Dans cette perspective, les HIPO jouent un rôle central :
- ils matérialisent des situations à haut potentiel de gravité,
- ils révèlent des failles dans les dispositifs de maîtrise,
- ils précèdent souvent, dans une logique de dérive, les événements les plus critiques.
Ignorer un HIPO, ce n’est pas ignorer un événement mineur.
C’est ignorer une préfiguration possible d’un accident grave.
🔸 Un indicateur plus pertinent que les seuls résultats
Dans de nombreuses organisations, la performance sécurité reste largement pilotée à travers des indicateurs de résultats : taux de fréquence, taux de gravité, nombre d’accidents déclarés.
Si ces indicateurs conservent leur utilité, ils présentent une limite majeure :
ils ne mesurent que ce qui s’est produit… pas ce qui aurait pu se produire.
Or, du point de vue de la prévention des accidents graves, cette seconde dimension est déterminante.
Intégrer les HIPO dans le pilotage de la sécurité, c’est donc changer de logique :
- passer d’une approche réactive à une approche proactive,
- passer d’une culture du dommage à une culture du risque,
- passer d’une analyse des conséquences à une analyse des expositions.
🔸 Une inversion de perspective nécessaire
Considérer les HIPO comme des événements critiques revient à inverser le regard porté sur la sécurité.
Ce ne sont plus uniquement les accidents qui doivent retenir l’attention, mais l’ensemble des situations dans lesquelles :
- une personne a été exposée à un danger majeur,
- une barrière de sécurité a été contournée ou défaillante,
- le système a montré ses limites.
Dans cette logique, l’absence de conséquence n’est plus un critère rassurant.
Elle devient un signal à interroger.
Pourquoi ces événements restent-ils si peu visibles, si peu remontés, et si peu analysés ?

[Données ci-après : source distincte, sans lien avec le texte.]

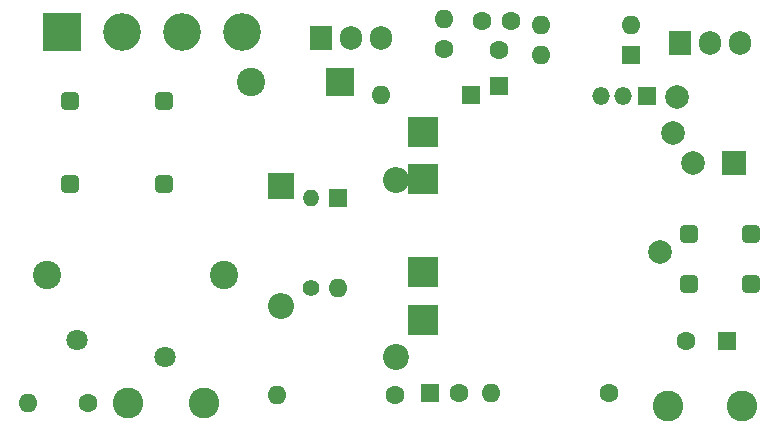
<source format=gbr>
G04 #@! TF.GenerationSoftware,KiCad,Pcbnew,(6.0.5)*
G04 #@! TF.CreationDate,2022-05-09T22:53:36+02:00*
G04 #@! TF.ProjectId,Zasilacz_impulsowy_FAN6602R,5a617369-6c61-4637-9a5f-696d70756c73,rev?*
G04 #@! TF.SameCoordinates,Original*
G04 #@! TF.FileFunction,Soldermask,Top*
G04 #@! TF.FilePolarity,Negative*
%FSLAX46Y46*%
G04 Gerber Fmt 4.6, Leading zero omitted, Abs format (unit mm)*
G04 Created by KiCad (PCBNEW (6.0.5)) date 2022-05-09 22:53:36*
%MOMM*%
%LPD*%
G01*
G04 APERTURE LIST*
G04 Aperture macros list*
%AMRoundRect*
0 Rectangle with rounded corners*
0 $1 Rounding radius*
0 $2 $3 $4 $5 $6 $7 $8 $9 X,Y pos of 4 corners*
0 Add a 4 corners polygon primitive as box body*
4,1,4,$2,$3,$4,$5,$6,$7,$8,$9,$2,$3,0*
0 Add four circle primitives for the rounded corners*
1,1,$1+$1,$2,$3*
1,1,$1+$1,$4,$5*
1,1,$1+$1,$6,$7*
1,1,$1+$1,$8,$9*
0 Add four rect primitives between the rounded corners*
20,1,$1+$1,$2,$3,$4,$5,0*
20,1,$1+$1,$4,$5,$6,$7,0*
20,1,$1+$1,$6,$7,$8,$9,0*
20,1,$1+$1,$8,$9,$2,$3,0*%
%AMFreePoly0*
4,1,5,1.270000,-1.270000,-1.270000,-1.270000,-1.270000,1.270000,1.270000,1.270000,1.270000,-1.270000,1.270000,-1.270000,$1*%
G04 Aperture macros list end*
%ADD10C,2.600000*%
%ADD11R,3.200000X3.200000*%
%ADD12C,3.200000*%
%ADD13C,1.600000*%
%ADD14O,1.600000X1.600000*%
%ADD15R,1.905000X2.000000*%
%ADD16O,1.905000X2.000000*%
%ADD17R,1.600000X1.600000*%
%ADD18FreePoly0,90.000000*%
%ADD19C,2.000000*%
%ADD20R,2.200000X2.200000*%
%ADD21O,2.200000X2.200000*%
%ADD22R,1.500000X1.500000*%
%ADD23O,1.500000X1.500000*%
%ADD24RoundRect,0.381000X0.381000X0.381000X-0.381000X0.381000X-0.381000X-0.381000X0.381000X-0.381000X0*%
%ADD25R,2.400000X2.400000*%
%ADD26C,2.400000*%
%ADD27C,1.400000*%
%ADD28O,1.400000X1.400000*%
%ADD29C,1.800000*%
%ADD30R,2.000000X2.000000*%
%ADD31C,2.200000*%
G04 APERTURE END LIST*
D10*
G04 #@! TO.C,TP1*
X136600000Y-117200000D03*
G04 #@! TD*
D11*
G04 #@! TO.C,D1*
X124575000Y-85825000D03*
D12*
X129655000Y-85825000D03*
X134735000Y-85825000D03*
X139815000Y-85825000D03*
G04 #@! TD*
D13*
G04 #@! TO.C,C8*
X170950000Y-116350000D03*
D14*
X160950000Y-116350000D03*
G04 #@! TD*
D15*
G04 #@! TO.C,Q1*
X146510000Y-86295000D03*
D16*
X149050000Y-86295000D03*
X151590000Y-86295000D03*
G04 #@! TD*
D17*
G04 #@! TO.C,C13*
X155744888Y-116350000D03*
D13*
X158244888Y-116350000D03*
G04 #@! TD*
D17*
G04 #@! TO.C,C4*
X180900000Y-111950000D03*
D13*
X177400000Y-111950000D03*
G04 #@! TD*
D18*
G04 #@! TO.C,T1*
X155200000Y-94250000D03*
X155200000Y-98250000D03*
X155200000Y-106150000D03*
X155200000Y-110150000D03*
D19*
X176300000Y-94350000D03*
X175200000Y-104450000D03*
G04 #@! TD*
D20*
G04 #@! TO.C,D4*
X143100000Y-98850000D03*
D21*
X143100000Y-109010000D03*
G04 #@! TD*
D10*
G04 #@! TO.C,TP3*
X182150000Y-117500000D03*
G04 #@! TD*
D22*
G04 #@! TO.C,U3*
X174100000Y-91250000D03*
D23*
X172130000Y-91250000D03*
X170200000Y-91250000D03*
G04 #@! TD*
D17*
G04 #@! TO.C,D6*
X148000000Y-99890000D03*
D14*
X148000000Y-107510000D03*
G04 #@! TD*
D24*
G04 #@! TO.C,FL1*
X133250000Y-98650000D03*
X133250000Y-91650000D03*
X125250000Y-98650000D03*
X125250000Y-91650000D03*
G04 #@! TD*
D17*
G04 #@! TO.C,C12*
X161600000Y-90355113D03*
D13*
X161600000Y-87355113D03*
G04 #@! TD*
G04 #@! TO.C,R7*
X156950000Y-87270000D03*
D14*
X156950000Y-84730000D03*
G04 #@! TD*
D15*
G04 #@! TO.C,D2*
X176960000Y-86695000D03*
D16*
X179500000Y-86695000D03*
X182040000Y-86695000D03*
G04 #@! TD*
D17*
G04 #@! TO.C,D5*
X159210000Y-91150000D03*
D14*
X151590000Y-91150000D03*
G04 #@! TD*
D25*
G04 #@! TO.C,C6*
X148115216Y-90000000D03*
D26*
X140615216Y-90000000D03*
G04 #@! TD*
G04 #@! TO.C,C2*
X138300000Y-106350000D03*
X123300000Y-106350000D03*
G04 #@! TD*
D24*
G04 #@! TO.C,FL2*
X182905000Y-107100000D03*
X182905000Y-102900000D03*
X177705000Y-107100000D03*
X177705000Y-102900000D03*
G04 #@! TD*
D17*
G04 #@! TO.C,U2*
X172800000Y-87775000D03*
D14*
X172800000Y-85235000D03*
X165180000Y-85235000D03*
X165180000Y-87775000D03*
G04 #@! TD*
D27*
G04 #@! TO.C,R5*
X145700000Y-107500000D03*
D28*
X145700000Y-99880000D03*
G04 #@! TD*
D13*
G04 #@! TO.C,TH1*
X162650000Y-84900000D03*
X160150000Y-84900000D03*
G04 #@! TD*
G04 #@! TO.C,F1*
X126800000Y-117200000D03*
D14*
X121720000Y-117200000D03*
G04 #@! TD*
D29*
G04 #@! TO.C,RV1*
X133350000Y-113300000D03*
X125850000Y-111900000D03*
G04 #@! TD*
D10*
G04 #@! TO.C,TP4*
X175950000Y-117500000D03*
G04 #@! TD*
D30*
G04 #@! TO.C,C7*
X181500000Y-96900000D03*
D19*
X178000000Y-96900000D03*
G04 #@! TD*
D10*
G04 #@! TO.C,TP2*
X130200000Y-117200000D03*
G04 #@! TD*
D13*
G04 #@! TO.C,C3*
X152800000Y-116550000D03*
D14*
X142800000Y-116550000D03*
G04 #@! TD*
D19*
G04 #@! TO.C,*
X176700000Y-91300000D03*
G04 #@! TD*
D31*
G04 #@! TO.C,D3*
X152850000Y-113325000D03*
D21*
X152850000Y-98325000D03*
G04 #@! TD*
M02*

</source>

3. Le grand paradoxe : les HIPO sont invisibles
Si les événements à fort potentiel de gravité sont aussi déterminants pour la compréhension du risque, on pourrait s’attendre à ce qu’ils fassent l’objet d’une attention particulière.
Dans les faits, c’est souvent l’inverse.
Les HIPO sont :
- peu remontés,
- rarement analysés en profondeur,
- et encore moins priorisés dans les démarches de prévention.
Ce constat révèle un paradoxe central : les situations les plus critiques du point de vue du risque sont souvent les moins visibles dans les organisations.
🔸 Une invisibilité liée à l’absence de conséquence
Le premier facteur d’invisibilisation est simple : les HIPO ne produisent pas de dommage immédiat.
Or, dans la plupart des systèmes de gestion, l’attention se porte prioritairement sur :
- les accidents avec arrêt,
- les blessures,
- les impacts mesurables.
À l’inverse, un événement sans conséquence est rapidement perçu comme secondaire, voire négligeable.
L’absence de dommage est alors interprétée, à tort, comme une absence de gravité.